> **Information shown**
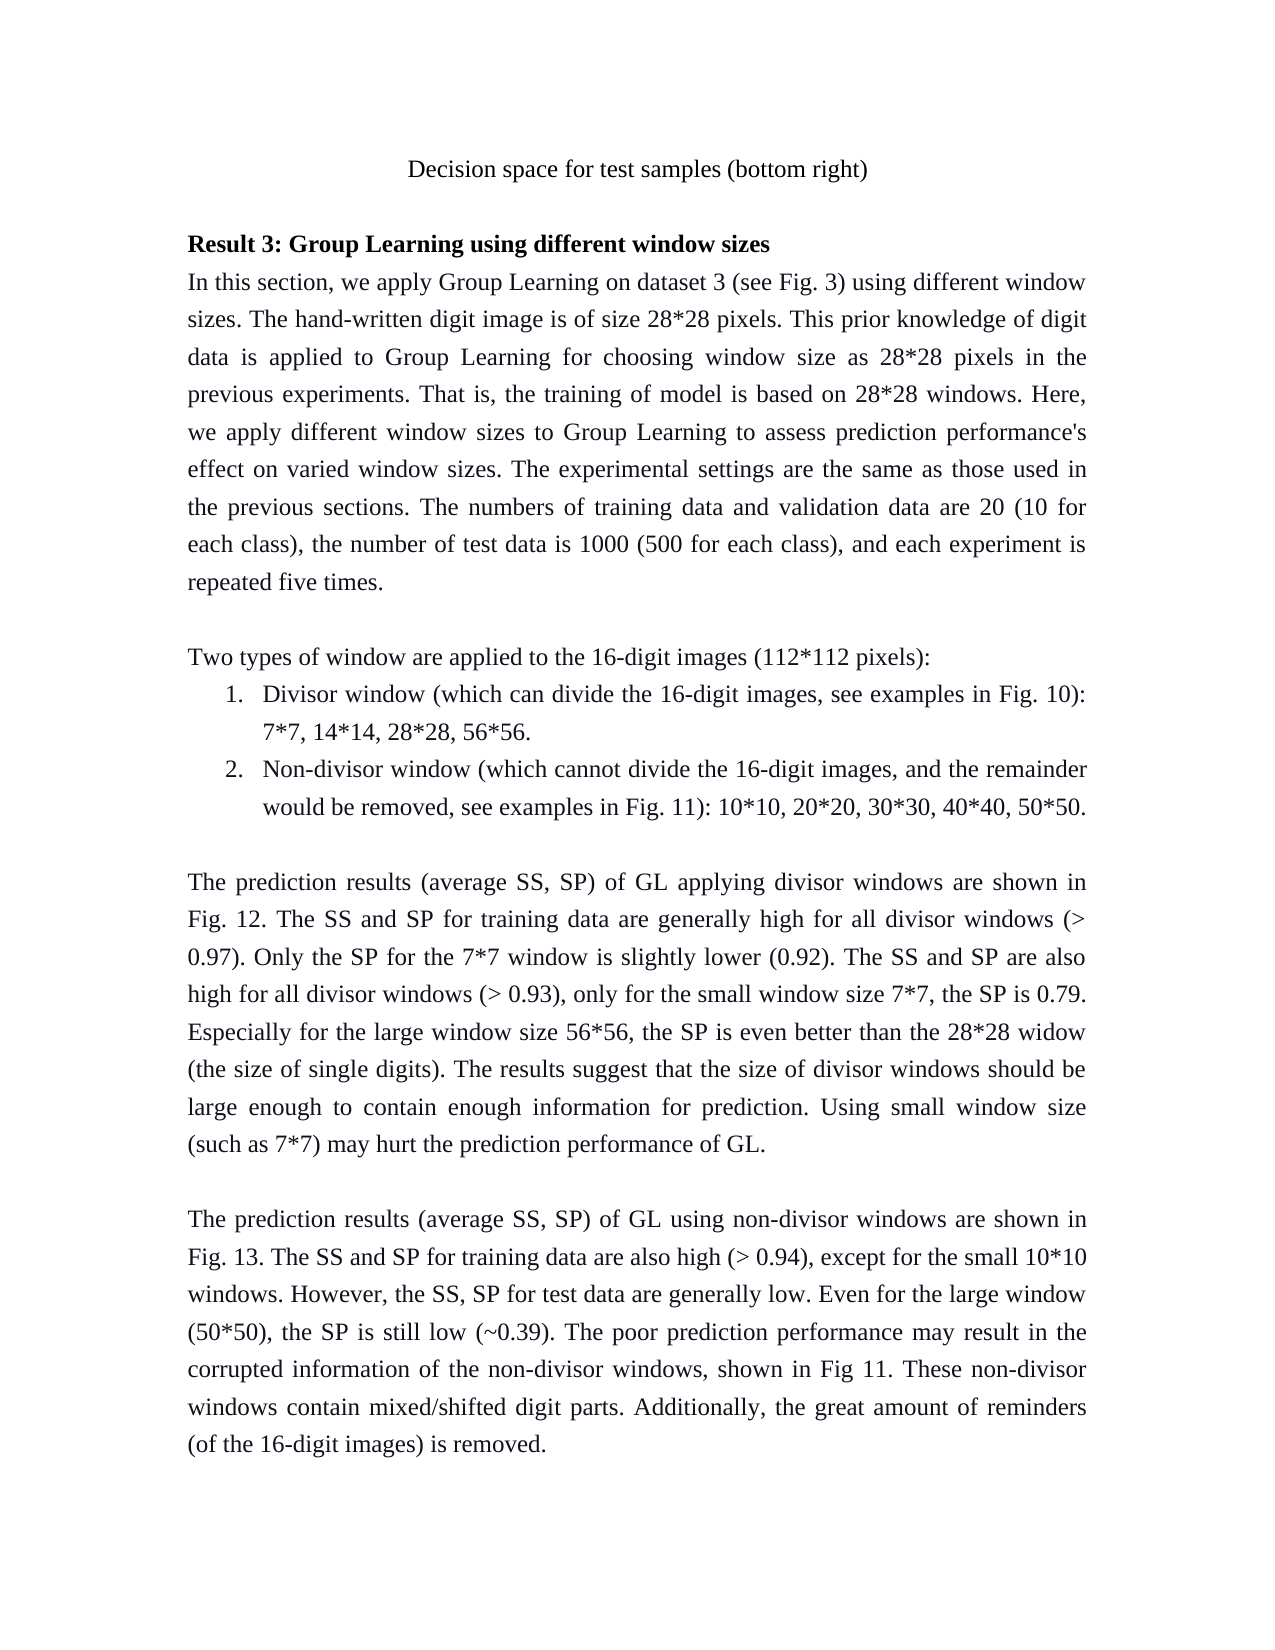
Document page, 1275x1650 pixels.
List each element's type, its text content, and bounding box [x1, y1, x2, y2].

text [187, 150, 1088, 187]
list Divisor window (which can divide the 16-digit images, see examples in Fig. 10): 7*7, 14*14, 28*28, 56*56. [225, 675, 1088, 750]
list Non-divisor window (which cannot divide the 16-digit images, and the remainder would be removed, see examples in Fig. 11): 10*10, 20*20, 30*30, 40*40, 50*50. [225, 750, 1088, 825]
text The prediction results (average SS, SP) of GL applying divisor windows are shown in Fig. 12. The SS and SP for training data are generally high for all divisor windows (> 0.97). Only the SP for the 7*7 window is slightly lower (0.92). The SS and SP are also high for all divisor windows (> 0.93), only for the small window size 7*7, the SP is 0.79. Especially for the large window size 56*56, the SP is even better than the 28*28 widow (the size of single digits). The results suggest that the size of divisor windows should be large enough to contain enough information for prediction. Using small window size (such as 7*7) may hurt the prediction performance of GL. [187, 862, 1088, 1162]
text Result 3: Group Learning using different window sizes [187, 225, 1088, 262]
text Two types of window are applied to the 16-digit images (112*112 pixels): [187, 637, 1088, 675]
text The prediction results (average SS, SP) of GL using non-divisor windows are shown in Fig. 13. The SS and SP for training data are also high (> 0.94), except for the small 10*10 windows. However, the SS, SP for test data are generally low. Even for the large window (50*50), the SP is still low (~0.39). The poor prediction performance may result in the corrupted information of the non-divisor windows, shown in Fig 11. These non-divisor windows contain mixed/shifted digit parts. Additionally, the great amount of reminders (of the 16-digit images) is removed. [187, 1200, 1088, 1462]
text In this section, we apply Group Learning on dataset 3 (see Fig. 3) using different window sizes. The hand-written digit image is of size 28*28 pixels. This prior knowledge of digit data is applied to Group Learning for choosing window size as 28*28 pixels in the previous experiments. That is, the training of model is based on 28*28 windows. Here, we apply different window sizes to Group Learning to assess prediction performance's effect on varied window sizes. The experimental settings are the same as those used in the previous sections. The numbers of training data and validation data are 20 (10 for each class), the number of test data is 1000 (500 for each class), and each experiment is repeated five times. [187, 262, 1088, 600]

> **Your instructions**
Now copy each line of the entries that mentions "pixels".

> **Task output**
Document page, 1275x1650 pixels.
text Two types of window are applied to the 16-digit images (112*112 pixels): [187, 637, 1088, 675]
text In this section, we apply Group Learning on dataset 3 (see Fig. 3) using different window sizes. The hand-written digit image is of size 28*28 pixels. This prior knowledge of digit data is applied to Group Learning for choosing window size as 28*28 pixels in the previous experiments. That is, the training of model is based on 28*28 windows. Here, we apply different window sizes to Group Learning to assess prediction performance's effect on varied window sizes. The experimental settings are the same as those used in the previous sections. The numbers of training data and validation data are 20 (10 for each class), the number of test data is 1000 (500 for each class), and each experiment is repeated five times. [187, 262, 1088, 600]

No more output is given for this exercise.